Their books abound in stories of marvelous feats with the bow and of miraculous escapes. The arrow turned aside, or breaking in the air, or cut in twain with the sharp sword while in flight, or caught in the hand and returned with deadly aim by an expert bowman. The famous Gon-go-ro, of Kamakura, in the siege of Tori-nouni, is said to have received an arrow in his left eve: without stopping to take it out, he shot a shaft in reply that killed the enemy who had wounded him.

A favorite theme for the brush of the Japanese artists is a scene from the life of the Empress Jingu Kogu (literally the empress of supernatural achievements), 201-269 A.D. This fair Empress of Japan is accredited with the conquering of Korea. Before starting out on this expedition against Korea she angled at the seashore of Kashii, using her bow as the fishing-rod and the string as a hookless line, baited with a single grain of rice, saying, "If I am to be successful, a fish will be caught," Behold, a fragrant trout was dangling at the end of her bowstring. She became the mother of Hachinan, the God of war.

At the time of the rise of the Minamoto family, in the twelfth century, the bow seems to have reached a high state of perfection, both as to manufacture and skillful use.

The peculiar shape of the bow is not from caprice, but from a scientific consideration of every element necessary to make a perfect weapon. When in use the greater portion of the bow is above the bow-arm. In one, seven feet in length, the arrow is "notched" on the string two feet six inches from the lower horn, or one foot below the centre.

This device, for the same length of pull, produces a greater tension on the string, but does not otherwise affect the flight of the arrow; for the return of the bow ends through unequal arcs to their normal position, is nicely arranged for by the difference in size of the compensating or backward curves of the bow at the extremities. The Japanese being short in stature, the above described peculiarity of construction became an additional advantage for manipulation on horseback and in the kneeling position behind the low parapets of a daimio's castle.

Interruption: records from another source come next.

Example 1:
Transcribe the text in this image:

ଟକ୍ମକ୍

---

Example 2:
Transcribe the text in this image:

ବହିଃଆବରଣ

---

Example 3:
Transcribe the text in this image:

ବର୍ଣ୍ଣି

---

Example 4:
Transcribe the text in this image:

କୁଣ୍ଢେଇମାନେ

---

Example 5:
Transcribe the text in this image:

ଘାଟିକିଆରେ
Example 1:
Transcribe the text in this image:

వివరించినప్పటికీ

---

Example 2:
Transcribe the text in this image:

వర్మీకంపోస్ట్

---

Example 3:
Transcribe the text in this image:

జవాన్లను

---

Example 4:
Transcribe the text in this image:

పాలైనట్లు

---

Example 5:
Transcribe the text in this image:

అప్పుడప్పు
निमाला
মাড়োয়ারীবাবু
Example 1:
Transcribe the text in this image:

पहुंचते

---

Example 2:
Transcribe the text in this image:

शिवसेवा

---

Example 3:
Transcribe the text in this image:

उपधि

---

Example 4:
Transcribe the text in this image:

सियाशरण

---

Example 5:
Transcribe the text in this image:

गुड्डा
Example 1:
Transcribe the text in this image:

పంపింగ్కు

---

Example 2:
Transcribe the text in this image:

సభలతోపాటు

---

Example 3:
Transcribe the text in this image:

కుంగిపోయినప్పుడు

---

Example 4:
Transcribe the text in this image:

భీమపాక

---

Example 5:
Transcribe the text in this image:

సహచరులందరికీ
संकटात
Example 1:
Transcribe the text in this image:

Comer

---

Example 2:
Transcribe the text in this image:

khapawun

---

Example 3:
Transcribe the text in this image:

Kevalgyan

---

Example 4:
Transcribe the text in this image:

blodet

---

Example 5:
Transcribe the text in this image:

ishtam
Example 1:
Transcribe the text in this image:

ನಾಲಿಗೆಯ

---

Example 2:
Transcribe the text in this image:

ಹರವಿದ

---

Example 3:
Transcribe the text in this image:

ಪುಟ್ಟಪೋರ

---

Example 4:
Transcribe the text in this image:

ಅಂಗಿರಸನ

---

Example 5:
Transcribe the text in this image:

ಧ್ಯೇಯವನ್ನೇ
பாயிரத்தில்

The bow is made of carefully selected, thoroughly seasoned mulberry, incased on either side by strips of bamboo well toughened by fire. These three pieces are bound firmly together by fine thread like withes of rattan; the tips where the string is secured are covered with smooth lacquered shark-skin. The whole is covered with man coats of perfectly polished lacquer, which seems never to crack and renders it absolutely secure from any atmospheric influences, and it lasts for ages. This impervious, imperishable lacquer is one of the secrets of their perfection. As to durability, strength, lightness, elasticity and accuracy, they have never been surpassed.